Task objective: Produce the same data once more, line for line.

Data for analysis:
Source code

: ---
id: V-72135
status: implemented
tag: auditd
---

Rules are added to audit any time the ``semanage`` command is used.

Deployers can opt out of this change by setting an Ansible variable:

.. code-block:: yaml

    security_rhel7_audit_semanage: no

Result of the exercise:
Source code

: ---
id: V-72135
status: implemented
tag: auditd
---

Rules are added to audit any time the ``semanage`` command is used.

Deployers can opt out of this change by setting an Ansible variable:

.. code-block:: yaml

    security_rhel7_audit_semanage: no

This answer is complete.